I'm pulling my hair out here. I need to replace null values in a pandas dataframe column. These are specifically null values not NaN values.
I've tried:
trainData['Embarked'].replace(trainData['Embarked'].isnull, embarkedMost, regex=True)
trainData['Embarked'].replace('', embarkedMost, regex=True)
trainData['Embarked'].replace('', embarkedMost, regex=True, inplace=True)
trainData['Embarked'].str.replace('', embarkedMost, regex=True)
trainData['Embarked'].isnull().replace(np.nan, embarkedMost, regex=True)
trainData['Embarked'].fillna(embarkedMost)
trainData['Embarked'].str.replace(np.Nan, embarkedMost, regex=True)

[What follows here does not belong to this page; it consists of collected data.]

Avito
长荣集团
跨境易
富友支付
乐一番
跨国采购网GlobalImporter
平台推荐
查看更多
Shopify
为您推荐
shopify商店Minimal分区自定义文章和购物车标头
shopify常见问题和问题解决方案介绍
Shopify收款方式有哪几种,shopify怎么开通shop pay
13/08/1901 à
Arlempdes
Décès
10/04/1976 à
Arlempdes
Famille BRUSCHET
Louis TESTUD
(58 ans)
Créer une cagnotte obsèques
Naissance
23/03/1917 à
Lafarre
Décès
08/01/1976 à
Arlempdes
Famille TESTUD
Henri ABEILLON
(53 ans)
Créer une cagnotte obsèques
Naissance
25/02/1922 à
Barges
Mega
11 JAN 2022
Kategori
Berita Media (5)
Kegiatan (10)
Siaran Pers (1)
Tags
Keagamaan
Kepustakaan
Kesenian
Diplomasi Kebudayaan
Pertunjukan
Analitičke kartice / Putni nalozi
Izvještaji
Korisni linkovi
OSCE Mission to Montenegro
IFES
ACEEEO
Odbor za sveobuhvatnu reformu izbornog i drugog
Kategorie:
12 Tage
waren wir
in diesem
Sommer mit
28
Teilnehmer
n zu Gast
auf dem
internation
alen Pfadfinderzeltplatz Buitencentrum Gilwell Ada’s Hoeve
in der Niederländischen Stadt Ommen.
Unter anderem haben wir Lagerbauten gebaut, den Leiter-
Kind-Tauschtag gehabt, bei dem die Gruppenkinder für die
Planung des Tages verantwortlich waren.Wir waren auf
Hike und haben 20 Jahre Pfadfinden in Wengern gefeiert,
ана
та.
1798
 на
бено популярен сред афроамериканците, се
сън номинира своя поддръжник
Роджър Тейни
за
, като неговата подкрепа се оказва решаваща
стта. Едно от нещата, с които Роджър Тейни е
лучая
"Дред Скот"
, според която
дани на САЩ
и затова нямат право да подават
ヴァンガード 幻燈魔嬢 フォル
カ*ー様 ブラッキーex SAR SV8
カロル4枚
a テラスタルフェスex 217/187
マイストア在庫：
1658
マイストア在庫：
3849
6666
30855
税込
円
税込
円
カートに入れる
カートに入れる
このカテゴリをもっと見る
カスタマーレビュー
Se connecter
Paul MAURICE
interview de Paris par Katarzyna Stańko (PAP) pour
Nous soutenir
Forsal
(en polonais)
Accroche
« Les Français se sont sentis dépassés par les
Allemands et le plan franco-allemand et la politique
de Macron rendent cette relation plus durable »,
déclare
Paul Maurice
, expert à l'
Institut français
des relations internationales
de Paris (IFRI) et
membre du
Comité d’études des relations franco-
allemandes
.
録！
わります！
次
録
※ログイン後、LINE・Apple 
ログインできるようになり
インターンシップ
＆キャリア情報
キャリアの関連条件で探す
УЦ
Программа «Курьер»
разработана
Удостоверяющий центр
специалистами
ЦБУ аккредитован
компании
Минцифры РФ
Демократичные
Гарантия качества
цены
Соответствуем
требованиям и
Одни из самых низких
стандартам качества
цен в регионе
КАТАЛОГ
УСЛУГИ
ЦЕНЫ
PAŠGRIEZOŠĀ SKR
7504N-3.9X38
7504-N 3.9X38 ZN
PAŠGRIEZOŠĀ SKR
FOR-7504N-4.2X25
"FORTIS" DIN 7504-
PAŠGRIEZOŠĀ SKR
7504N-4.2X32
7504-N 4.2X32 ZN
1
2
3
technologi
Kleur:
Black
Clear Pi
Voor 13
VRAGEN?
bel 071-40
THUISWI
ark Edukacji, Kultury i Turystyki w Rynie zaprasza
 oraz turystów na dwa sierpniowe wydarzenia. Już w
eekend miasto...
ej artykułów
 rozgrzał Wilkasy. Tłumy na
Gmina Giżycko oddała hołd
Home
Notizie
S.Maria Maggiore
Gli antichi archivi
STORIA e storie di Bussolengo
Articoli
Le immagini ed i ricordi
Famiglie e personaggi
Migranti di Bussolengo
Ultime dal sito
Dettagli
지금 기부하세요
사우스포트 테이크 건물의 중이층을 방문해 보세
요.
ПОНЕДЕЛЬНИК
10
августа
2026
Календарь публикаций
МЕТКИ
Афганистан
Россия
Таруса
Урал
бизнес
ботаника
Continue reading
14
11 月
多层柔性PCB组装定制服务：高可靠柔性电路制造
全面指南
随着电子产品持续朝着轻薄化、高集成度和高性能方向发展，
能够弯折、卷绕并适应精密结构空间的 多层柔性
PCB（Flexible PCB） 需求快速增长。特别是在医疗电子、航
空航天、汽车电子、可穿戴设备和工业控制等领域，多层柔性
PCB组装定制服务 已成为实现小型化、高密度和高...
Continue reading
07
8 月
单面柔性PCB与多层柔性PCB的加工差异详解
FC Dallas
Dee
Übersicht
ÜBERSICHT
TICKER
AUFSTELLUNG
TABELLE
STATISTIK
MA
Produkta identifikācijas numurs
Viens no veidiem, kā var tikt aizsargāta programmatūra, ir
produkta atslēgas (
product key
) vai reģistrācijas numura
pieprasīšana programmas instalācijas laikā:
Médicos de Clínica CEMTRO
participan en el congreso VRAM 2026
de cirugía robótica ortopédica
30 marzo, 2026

trainData['Embarked'].str.replace(pd.isnull, embarkedMost, regex=True)
trainData['Embarked'].replace(r'^\s+$', embarkedMost, regex=True, inplace=True)
Then:
trainData.to_csv(os.path.join(os.path.dirname(__file__), 'full.csv'), sep=',')
Whereafter I load the dataset into excel to check but none of these change the dataset though.
This provides me with the correct indices for empty values:
print(np.where(pd.isnull(trainData['Embarked'])))
I wanted to use apply with lambda but read that it is horribly inefficient.